Why Creator Partnerships Are Moving Down the Funnel

The big change is that creator content is now expected to do more than generate views.

Creators can help brands:

  • Introduce products to new audiences
  • Explain product benefits in relatable ways
  • Validate trends and social conversations
  • Drive consideration through tutorials and reviews
  • Support conversion through shoppable content and affiliate links

The Financial Times reported that influencer marketing reached an estimated $32 billion in 2025, citing Statista, and noted that Vaseline’s campaign with hundreds of influencers generated hundreds of millions of views and a sales lift.

That growth explains why companies like Unilever are investing more heavily in creator systems, not just one-off influencer deals.

What Other Brands Can Learn From Dove and Vaseline

The success of Dove and Vaseline points to a few important lessons for creator and influencer marketers.
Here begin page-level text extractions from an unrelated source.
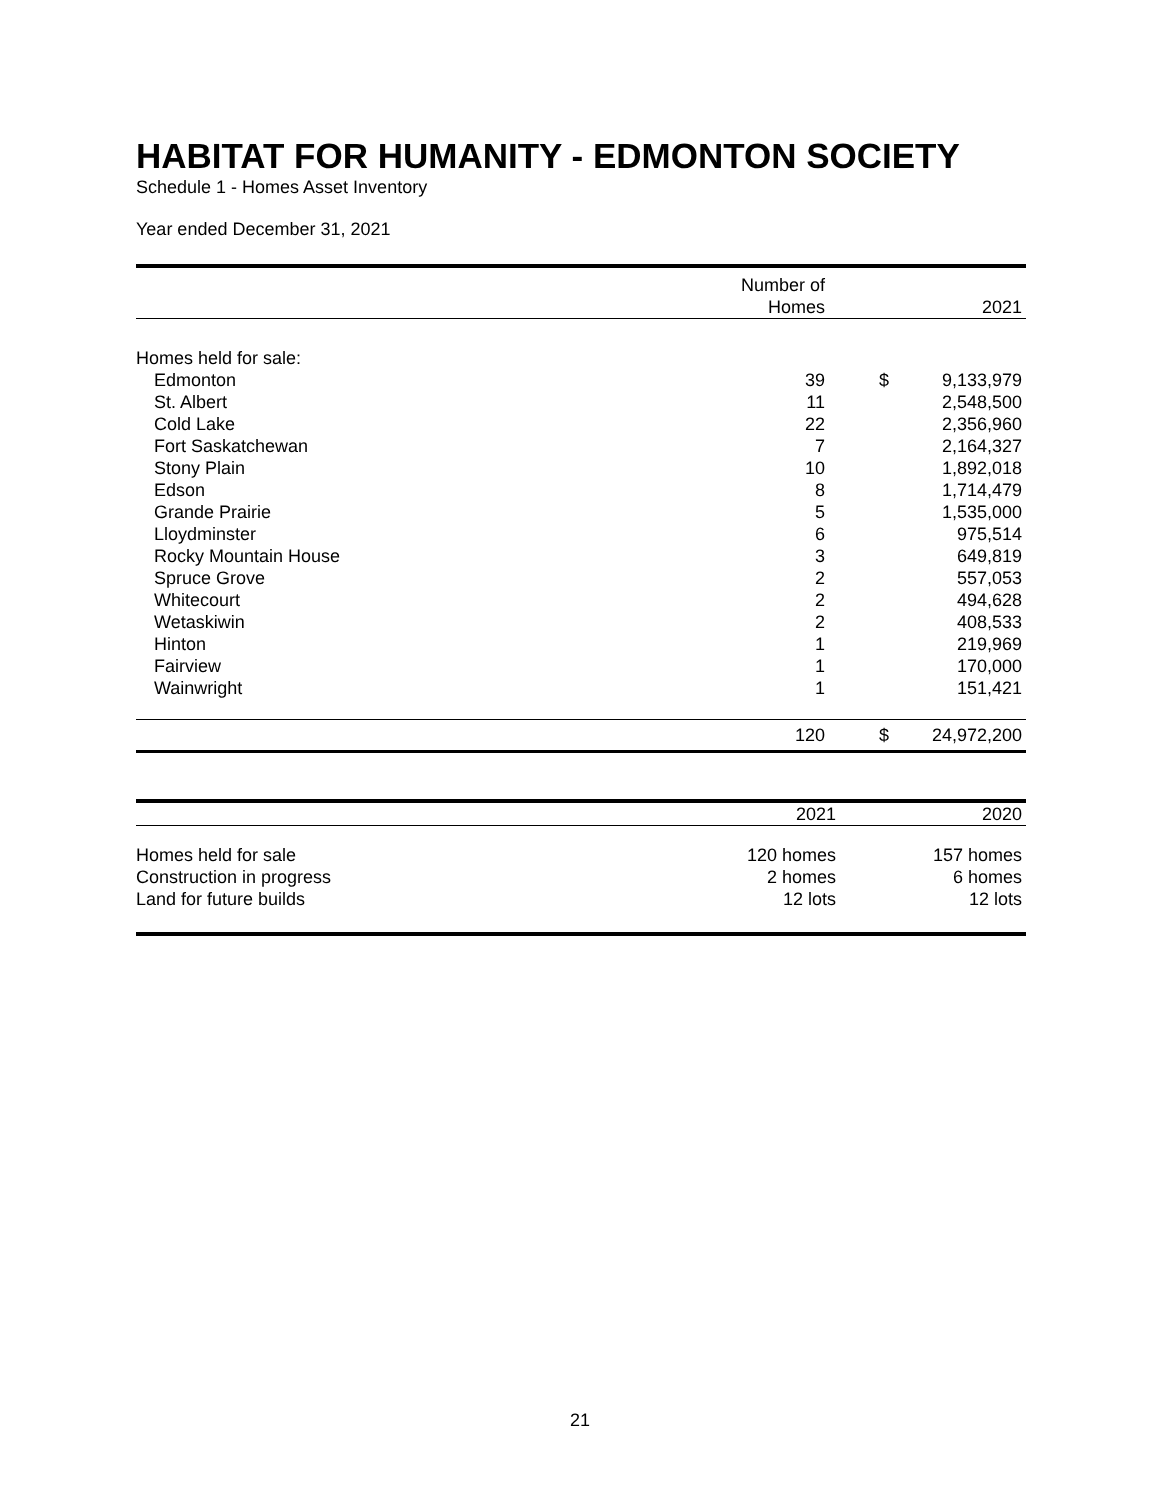HABITAT FOR HUMANITY - EDMONTON SOCIETY
Schedule 1 - Homes Asset Inventory
Year ended December 31, 2021
| | Number of | | |
| --- | --- | --- | --- |
| | Homes | | 2021 |
| Homes held for sale: | | | |
| Edmonton | 39 | $ | 9,133,979 |
| St. Albert | 11 | | 2,548,500 |
| Cold Lake | 22 | | 2,356,960 |
| Fort Saskatchewan | 7 | | 2,164,327 |
| Stony Plain | 10 | | 1,892,018 |
| Edson | 8 | | 1,714,479 |
| Grande Prairie | 5 | | 1,535,000 |
| Lloydminster | 6 | | 975,514 |
| Rocky Mountain House | 3 | | 649,819 |
| Spruce Grove | 2 | | 557,053 |
| Whitecourt | 2 | | 494,628 |
| Wetaskiwin | 2 | | 408,533 |
| Hinton | 1 | | 219,969 |
| Fairview | 1 | | 170,000 |
| Wainwright | 1 | | 151,421 |
| | 120 | $ | 24,972,200 |
| | 2021 | | 2020 |
| --- | --- | --- | --- |
| Homes held for sale | 120 homes | | 157 homes |
| Construction in progress | 2 homes | | 6 homes |
| Land for future builds | 12 lots | | 12 lots |
21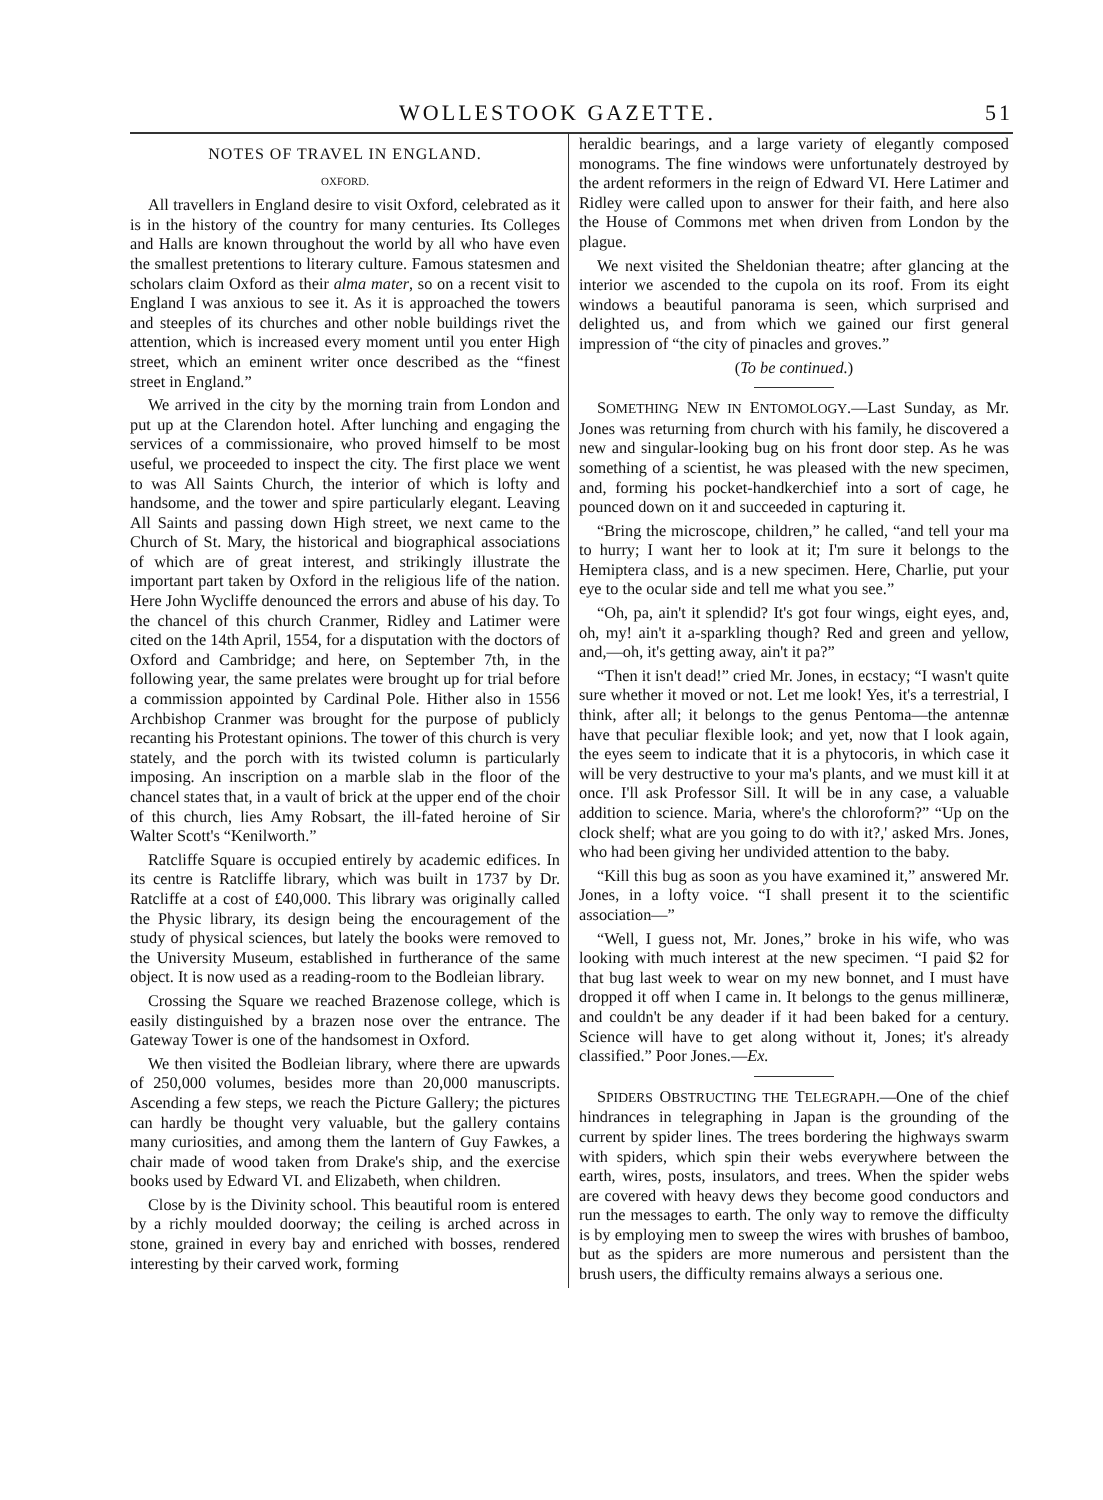WOLLESTOOK GAZETTE. 51
NOTES OF TRAVEL IN ENGLAND.
OXFORD.
All travellers in England desire to visit Oxford, celebrated as it is in the history of the country for many centuries. Its Colleges and Halls are known throughout the world by all who have even the smallest pretentions to literary culture. Famous statesmen and scholars claim Oxford as their alma mater, so on a recent visit to England I was anxious to see it. As it is approached the towers and steeples of its churches and other noble buildings rivet the attention, which is increased every moment until you enter High street, which an eminent writer once described as the “finest street in England.”
We arrived in the city by the morning train from London and put up at the Clarendon hotel. After lunching and engaging the services of a commissionaire, who proved himself to be most useful, we proceeded to inspect the city. The first place we went to was All Saints Church, the interior of which is lofty and handsome, and the tower and spire particularly elegant. Leaving All Saints and passing down High street, we next came to the Church of St. Mary, the historical and biographical associations of which are of great interest, and strikingly illustrate the important part taken by Oxford in the religious life of the nation. Here John Wycliffe denounced the errors and abuse of his day. To the chancel of this church Cranmer, Ridley and Latimer were cited on the 14th April, 1554, for a disputation with the doctors of Oxford and Cambridge; and here, on September 7th, in the following year, the same prelates were brought up for trial before a commission appointed by Cardinal Pole. Hither also in 1556 Archbishop Cranmer was brought for the purpose of publicly recanting his Protestant opinions. The tower of this church is very stately, and the porch with its twisted column is particularly imposing. An inscription on a marble slab in the floor of the chancel states that, in a vault of brick at the upper end of the choir of this church, lies Amy Robsart, the ill-fated heroine of Sir Walter Scott's “Kenilworth.”
Ratcliffe Square is occupied entirely by academic edifices. In its centre is Ratcliffe library, which was built in 1737 by Dr. Ratcliffe at a cost of £40,000. This library was originally called the Physic library, its design being the encouragement of the study of physical sciences, but lately the books were removed to the University Museum, established in furtherance of the same object. It is now used as a reading-room to the Bodleian library.
Crossing the Square we reached Brazenose college, which is easily distinguished by a brazen nose over the entrance. The Gateway Tower is one of the handsomest in Oxford.
We then visited the Bodleian library, where there are upwards of 250,000 volumes, besides more than 20,000 manuscripts. Ascending a few steps, we reach the Picture Gallery; the pictures can hardly be thought very valuable, but the gallery contains many curiosities, and among them the lantern of Guy Fawkes, a chair made of wood taken from Drake's ship, and the exercise books used by Edward VI. and Elizabeth, when children.
Close by is the Divinity school. This beautiful room is entered by a richly moulded doorway; the ceiling is arched across in stone, grained in every bay and enriched with bosses, rendered interesting by their carved work, forming
heraldic bearings, and a large variety of elegantly composed monograms. The fine windows were unfortunately destroyed by the ardent reformers in the reign of Edward VI. Here Latimer and Ridley were called upon to answer for their faith, and here also the House of Commons met when driven from London by the plague.
We next visited the Sheldonian theatre; after glancing at the interior we ascended to the cupola on its roof. From its eight windows a beautiful panorama is seen, which surprised and delighted us, and from which we gained our first general impression of “the city of pinacles and groves.”
(To be continued.)
SOMETHING NEW IN ENTOMOLOGY.—Last Sunday, as Mr. Jones was returning from church with his family, he discovered a new and singular-looking bug on his front door step. As he was something of a scientist, he was pleased with the new specimen, and, forming his pocket-handkerchief into a sort of cage, he pounced down on it and succeeded in capturing it.
“Bring the microscope, children,” he called, “and tell your ma to hurry; I want her to look at it; I'm sure it belongs to the Hemiptera class, and is a new specimen. Here, Charlie, put your eye to the ocular side and tell me what you see.”
“Oh, pa, ain't it splendid? It's got four wings, eight eyes, and, oh, my! ain't it a-sparkling though? Red and green and yellow, and,—oh, it's getting away, ain't it pa?”
“Then it isn't dead!” cried Mr. Jones, in ecstacy; “I wasn't quite sure whether it moved or not. Let me look! Yes, it's a terrestrial, I think, after all; it belongs to the genus Pentoma—the antennæ have that peculiar flexible look; and yet, now that I look again, the eyes seem to indicate that it is a phytocoris, in which case it will be very destructive to your ma's plants, and we must kill it at once. I'll ask Professor Sill. It will be in any case, a valuable addition to science. Maria, where's the chloroform?” “Up on the clock shelf; what are you going to do with it?,' asked Mrs. Jones, who had been giving her undivided attention to the baby.
“Kill this bug as soon as you have examined it,” answered Mr. Jones, in a lofty voice. “I shall present it to the scientific association—”
“Well, I guess not, Mr. Jones,” broke in his wife, who was looking with much interest at the new specimen. “I paid $2 for that bug last week to wear on my new bonnet, and I must have dropped it off when I came in. It belongs to the genus millineræ, and couldn't be any deader if it had been baked for a century. Science will have to get along without it, Jones; it's already classified.” Poor Jones.—Ex.
SPIDERS OBSTRUCTING THE TELEGRAPH.—One of the chief hindrances in telegraphing in Japan is the grounding of the current by spider lines. The trees bordering the highways swarm with spiders, which spin their webs everywhere between the earth, wires, posts, insulators, and trees. When the spider webs are covered with heavy dews they become good conductors and run the messages to earth. The only way to remove the difficulty is by employing men to sweep the wires with brushes of bamboo, but as the spiders are more numerous and persistent than the brush users, the difficulty remains always a serious one.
First, creator partnerships work best when they are connected to a brand’s larger identity. Dove’s creator strategy fits its long-running message around authenticity and real beauty.

Second, brands should listen before they launch. Vaseline’s social-first approach worked because it responded to real user behavior already happening across platforms.

Third, scale requires infrastructure. As brands work with more creators, they need systems for discovery, briefing, compliance, measurement and brand safety.

Finally, creators should be treated as collaborators, not just distribution channels. The strongest influencer campaigns give creators room to translate brand messages into content that feels natural to their own communities.

The Bottom Line

Dove and Vaseline show how influencer marketing is becoming a serious growth strategy for major beauty and personal care brands. Their creator partnerships are not only about visibility. They are about relevance, trust and participation in culture.

As Unilever continues to expand its social and influencer investment, other brands will likely watch closely. The message is clear: creator marketing has moved from experimental budget line to business-critical strategy.

For creators, this means more opportunities with major consumer brands. For marketers, it means the brands that build strong creator systems now may have a major advantage in the next phase of social-first commerce.